We need to run the same query over a list of values (10k to 100k) without knowing the exact key across various indexes where they might show up.
What's the best way to do this in a scalable way. For example, same search over a list of users
(user1 OR user2 OR user3) | stats count by index
The desired output should be a table with both user and index as columns, not just the index. But again, the field is not known ahead of time as it varies by index (or could simply be in _raw)
Should one use map or how to assign each of user_n to a variable?
Also, I don't have the ability to upload a CSV. The query must be composed programmatically via the python SDK.
This isn't scalable, but let's use it as an example to explore the topic. You can combine walklex with a subsequent subsearch to return a list of indexes containing an indexed term, with or without indexed field names. This will not find values derived at search time, e.g. a lookup that converts an user identifier to a user name.
| walklex index=* index=_*
| search
[| inputlookup alancalvitti_users.csv
| eval term=mvappend(user, "*::".user)
| fields term
| mvexpand term]
| table index term
The output may look something like this:
index | term |
main | user::user1 |
main | user2 |
I.e.:
index=main (TERM(user::user1) OR TERM(user2))
will return two or more events (at least one for each term).
Couple of questions
First, we are querying splunk using python SDK. How can we pass the input data that in the reply is in the CSV file?
Second, while the question as posed was meant to be a minimal example, in reality we need to combine the match with arbitrary queries, eg regex or stats on the _raw events that contain any matching users in addition to the user itself. - does your answer allow this flexibility?
Last, you mention this is not a scalable solution? But are there scalable solutions (eg using map or for_each)?

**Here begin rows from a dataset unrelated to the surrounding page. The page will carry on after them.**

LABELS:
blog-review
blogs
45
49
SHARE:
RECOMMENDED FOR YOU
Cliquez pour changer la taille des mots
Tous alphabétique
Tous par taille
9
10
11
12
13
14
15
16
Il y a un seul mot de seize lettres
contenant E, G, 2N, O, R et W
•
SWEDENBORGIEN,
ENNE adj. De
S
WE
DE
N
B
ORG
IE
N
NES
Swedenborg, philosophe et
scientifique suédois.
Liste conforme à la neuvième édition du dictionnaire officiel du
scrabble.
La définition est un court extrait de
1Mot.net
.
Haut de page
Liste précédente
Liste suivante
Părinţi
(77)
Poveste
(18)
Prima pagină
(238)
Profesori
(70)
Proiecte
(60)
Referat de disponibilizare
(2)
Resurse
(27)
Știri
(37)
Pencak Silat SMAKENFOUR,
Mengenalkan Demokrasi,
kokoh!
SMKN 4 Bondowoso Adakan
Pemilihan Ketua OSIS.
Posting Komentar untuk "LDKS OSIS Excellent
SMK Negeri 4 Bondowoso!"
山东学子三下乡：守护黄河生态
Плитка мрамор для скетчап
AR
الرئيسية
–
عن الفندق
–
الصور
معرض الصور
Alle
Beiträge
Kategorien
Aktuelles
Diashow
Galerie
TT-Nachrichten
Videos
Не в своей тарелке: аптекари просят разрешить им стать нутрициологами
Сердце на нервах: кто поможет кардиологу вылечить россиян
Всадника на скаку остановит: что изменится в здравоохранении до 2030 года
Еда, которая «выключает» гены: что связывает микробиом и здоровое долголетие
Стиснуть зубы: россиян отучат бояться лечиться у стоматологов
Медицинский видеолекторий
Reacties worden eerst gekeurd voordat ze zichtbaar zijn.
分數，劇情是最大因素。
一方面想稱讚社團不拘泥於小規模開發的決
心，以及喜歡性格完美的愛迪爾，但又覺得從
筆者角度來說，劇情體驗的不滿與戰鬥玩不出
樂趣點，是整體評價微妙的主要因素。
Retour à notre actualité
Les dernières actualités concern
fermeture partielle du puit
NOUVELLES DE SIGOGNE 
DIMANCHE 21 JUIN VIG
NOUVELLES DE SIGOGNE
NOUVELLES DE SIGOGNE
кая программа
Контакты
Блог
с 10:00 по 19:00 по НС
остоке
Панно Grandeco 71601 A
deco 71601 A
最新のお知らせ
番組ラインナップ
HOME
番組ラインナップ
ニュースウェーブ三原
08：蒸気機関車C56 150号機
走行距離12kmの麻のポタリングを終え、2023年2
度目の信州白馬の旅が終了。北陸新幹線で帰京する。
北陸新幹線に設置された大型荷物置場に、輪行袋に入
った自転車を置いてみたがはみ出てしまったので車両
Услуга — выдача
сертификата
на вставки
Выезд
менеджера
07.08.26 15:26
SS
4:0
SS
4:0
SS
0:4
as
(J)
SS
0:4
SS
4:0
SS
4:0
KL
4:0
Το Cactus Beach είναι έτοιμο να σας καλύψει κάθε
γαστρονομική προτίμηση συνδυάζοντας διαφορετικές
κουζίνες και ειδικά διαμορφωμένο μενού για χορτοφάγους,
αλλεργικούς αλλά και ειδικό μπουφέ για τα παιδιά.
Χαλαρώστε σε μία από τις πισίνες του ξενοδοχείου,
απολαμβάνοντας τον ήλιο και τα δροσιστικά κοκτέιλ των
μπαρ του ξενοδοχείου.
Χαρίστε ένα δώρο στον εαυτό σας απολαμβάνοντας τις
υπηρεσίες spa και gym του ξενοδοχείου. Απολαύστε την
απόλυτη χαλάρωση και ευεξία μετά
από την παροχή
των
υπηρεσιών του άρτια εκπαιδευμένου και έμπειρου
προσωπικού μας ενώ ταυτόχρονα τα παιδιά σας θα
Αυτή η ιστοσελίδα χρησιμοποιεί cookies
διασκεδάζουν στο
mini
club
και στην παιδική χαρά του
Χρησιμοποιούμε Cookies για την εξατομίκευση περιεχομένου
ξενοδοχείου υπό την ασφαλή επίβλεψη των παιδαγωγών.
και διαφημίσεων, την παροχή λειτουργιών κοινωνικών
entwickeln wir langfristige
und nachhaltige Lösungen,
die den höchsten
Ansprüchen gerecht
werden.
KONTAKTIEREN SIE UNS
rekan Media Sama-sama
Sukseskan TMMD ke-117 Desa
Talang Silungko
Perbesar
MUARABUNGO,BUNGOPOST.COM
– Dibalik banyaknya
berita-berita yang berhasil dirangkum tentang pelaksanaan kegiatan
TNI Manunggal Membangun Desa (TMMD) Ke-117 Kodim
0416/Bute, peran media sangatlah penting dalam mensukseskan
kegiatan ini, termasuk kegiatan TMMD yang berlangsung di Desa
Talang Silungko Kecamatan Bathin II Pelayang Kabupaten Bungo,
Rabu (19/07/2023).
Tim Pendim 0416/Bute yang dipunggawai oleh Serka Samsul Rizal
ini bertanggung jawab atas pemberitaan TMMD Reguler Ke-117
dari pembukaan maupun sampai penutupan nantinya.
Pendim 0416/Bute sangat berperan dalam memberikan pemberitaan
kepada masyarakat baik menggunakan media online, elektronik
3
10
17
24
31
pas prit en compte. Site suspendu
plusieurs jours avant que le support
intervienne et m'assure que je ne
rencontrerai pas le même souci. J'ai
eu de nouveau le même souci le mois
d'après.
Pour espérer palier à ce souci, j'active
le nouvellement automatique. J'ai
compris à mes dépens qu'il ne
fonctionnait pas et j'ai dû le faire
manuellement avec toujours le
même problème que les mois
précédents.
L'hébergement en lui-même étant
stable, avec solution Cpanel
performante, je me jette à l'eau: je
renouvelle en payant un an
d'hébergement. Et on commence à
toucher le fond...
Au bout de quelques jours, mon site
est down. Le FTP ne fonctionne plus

The enterprise logging we're querying is very high volume.
It's important to remember that Splunk is schema-less. Fields can exist in an index, but more often than not, fields are created dynamically at search time.
To use a lookup file, you must upload it to the search head. See Define a CSV lookup in Splunk Web. Splunk provides a REST API to manage lookups, but that's best discussed in a separate question. In any case, I only used a lookup as an example.
If I'm restating your question correctly, it's "How can I find all users in all events in any field?" Nearly all Splunk solutions use a lookup of some form to define known users and depend on normalized events with a field named user to identify arbitrary or unknown users.
Your solution should include a process for normalizing your data, typically performed by someone in your environment serving as a Splunk knowledge manager.
Combining the two in an arbitrary way:
index=* (user=* OR ([| inputlookup alancalvitti_users.csv | return 10000 $user ]))
The 10000 in the return command limits the subsearch result to the first 10,000 users in the lookup file. Unlike most commands with a limit, you can't pass 0 for unlimited. The return command is similar to the head command in this regard.
After the subsearch is executed, the parsed search becomes e.g.:
index=* (user=* OR ((user1) OR (user2) OR (user3)))
If an event in the result does not contain a user field, you could attempt to create one with a very expensive rex command:
index=* (user=* OR ([| inputlookup alancalvitti_users.csv | return 10000 $user ]))
| rex max_match=0 [| inputlookup alancalvitti_users.csv | mvcombine user | eval regex="\"(?<user>(?:".mvjoin(user, "|")."))\"" | return $regex]
These are just examples and not complete solutions, but they'll hopefully feed a bit of creativity.
The map and foreach commands have specific purposes.
The map command executes a subsearch for each result in the main search. It's similar to the appendcols command but executes many subsearches rather than one subsearch.
The foreach command executes a subsearch for each matching field in each result of the main search. It's similar to the appendpipe command but adds columns rather than rows.
"Nearly all Splunk solutions use a lookup of some form to define known users and depend on normalized events with a field named user to identify arbitrary or unknown users" - no this is not feasible. The Splunk instances we're querying are fed by hundreds of apps, some of which are 3rd party and cannot be forced to normalize their data.
The "username" might also appear in _raw as text not part of a key-value pair.
Can you please re-assess given this detail?